The majority of South African small and medium enterprises (SMEs) are struggling to survive, showing a decline in employment and turnover contrary to global trends.
This is according to the 2015 SME Growth Index, supported by independent private sector development and research company SBP with additional funding from the Friedrich Naumann Foundation for Freedom and South Africa’s National Treasury.
The index found just over one in five South African SMEs reported a decline in turnover from the previous year, while a further 20 per cent reported zero growth in turnover during the same period.
“The signs are crystal clear. The business climate for SMEs is becoming ever more hostile. There needs to be a quantum change in government’s thinking if conditions are to become any better for SMEs to grow, employ more people and prosper,” the report said.
Just 56 per cent of companies reported an increase in turnover at an aggregate annual increase of just 11 per cent, which was an improvement on the nine per cent recorded in 2012 but down from an average of 13 percent in 2011.
The comments on the need for governmental intervention were based on the finding that “burdensome regulations” represent the top factor impeding business growth for 40 per cent of firms. Nearly 80 per cent of companies said the business climate is becoming increasingly hostile, the highest percentage since the SME Growth Index base year in 2011.
Lack of skills, local economic conditions and cost of labour were other factors SMEs said inhibited the growth of their firms, while over 75 per cent reported that the amount of red tape has increased, up two percentage points from the previous year.
“South African firms are operating under severe and adverse circumstances, which firms in competitor economies may not have to contend with,” the report said.
“The challenges of the overall business environment appear to be driven mainly by domestic factors, rather than global conditions.”
Over 38 per cent of companies reported a significant cash-flow problem, up two percentage points from the previous year, while a large proportion of these firms attributed this to late payments from their clients and a slowdown in economic activity. Cost increases and bad debts were other factors.
“Customers are dragging their feet; those that usually paid in 30 days are now only paying in 60 days. It puts a huge pressure on the business,” said one panellist.
The number of firms reporting a decrease in staff increased for the first time since the beginning of the index, to 21 per cent from 18 per cent.
“The shrinking role of small firms as job creators in South Africa has a troubling dimension,” the report said.
“Not only could they be sources of dynamism and economic growth for the country – as they are in other economies – but as previous findings from the SME Growth Index show, smaller firms employ the type of people whose labour market characteristics mirror those of the unemployed and most marginalised in our labour force.”
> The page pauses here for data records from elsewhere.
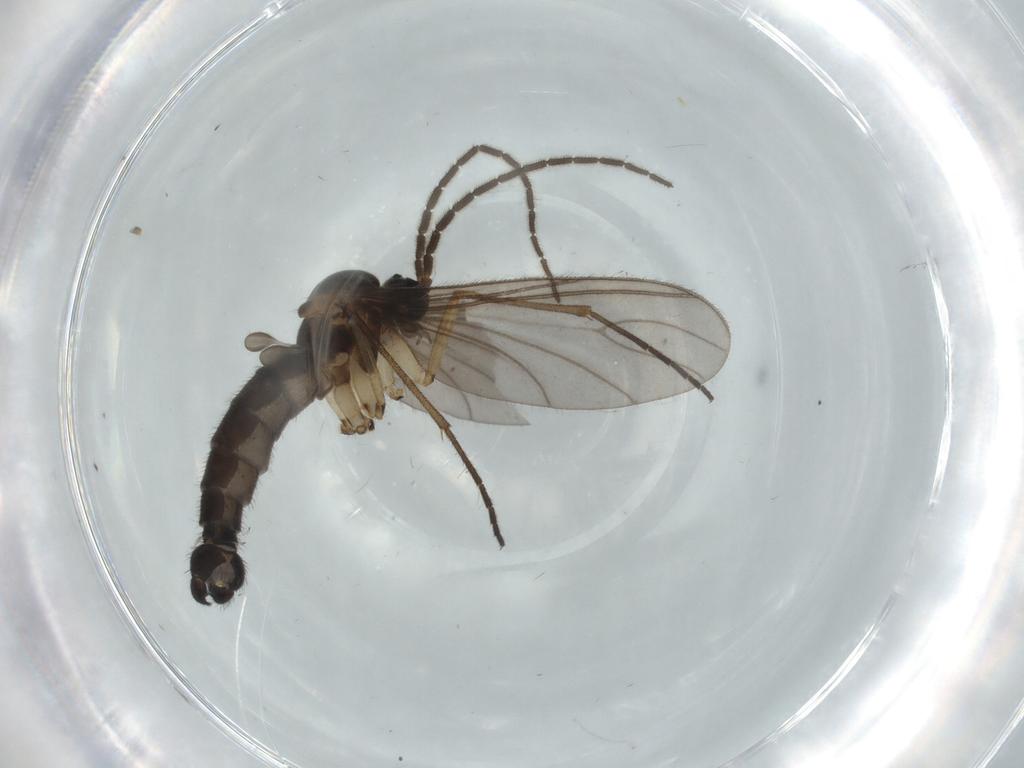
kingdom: Animalia
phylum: Arthropoda
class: Insecta
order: Diptera
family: Sciaridae
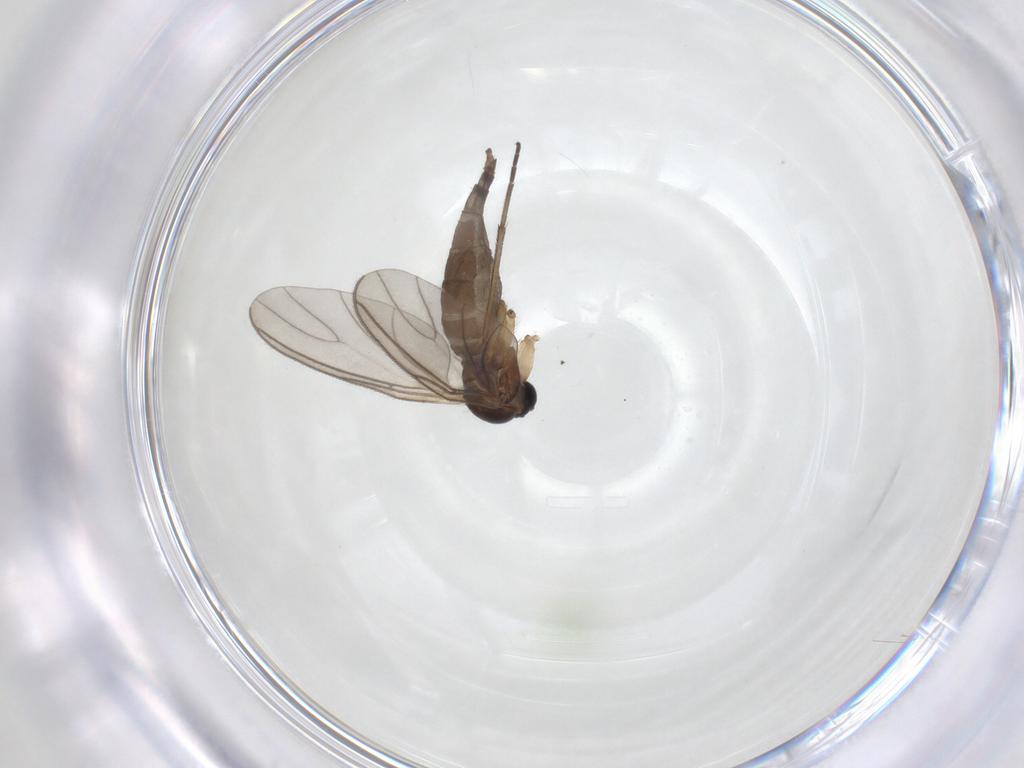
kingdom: Animalia
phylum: Arthropoda
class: Insecta
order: Diptera
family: Sciaridae
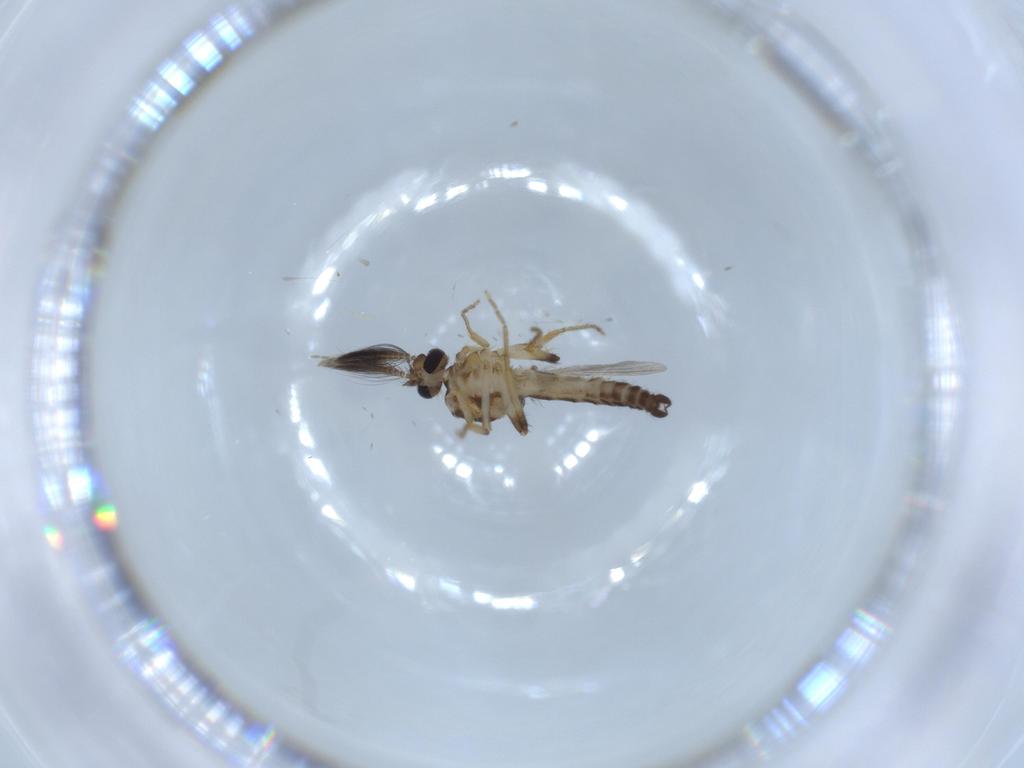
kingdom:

Disrupt Africa reported last week now is the time for South African SMEs to capitalise on the country’s “gloomy” economy and business environment, finding gaps in the market larger corporations are unable to exploit.
This is the view of Christo Botes, executive director at South African risk finance firm Business Partners, who says the tighter internal structures of larger corporations hinders their ability to adapt timeously to changes in the market.
This creates gaps for smaller businesses to fill, with Botes using an analogy he says is fitting to describe the situation: “Big ships take long to turn, whereas smaller ones are able to turn quicker and move swiftly along.”
“Smaller businesses are agile and have the ability to quickly overcome various obstacles to establish and attain longevity. Compared to bigger corporations, smaller businesses are easily adaptable to movements in the market due to their size,” he said.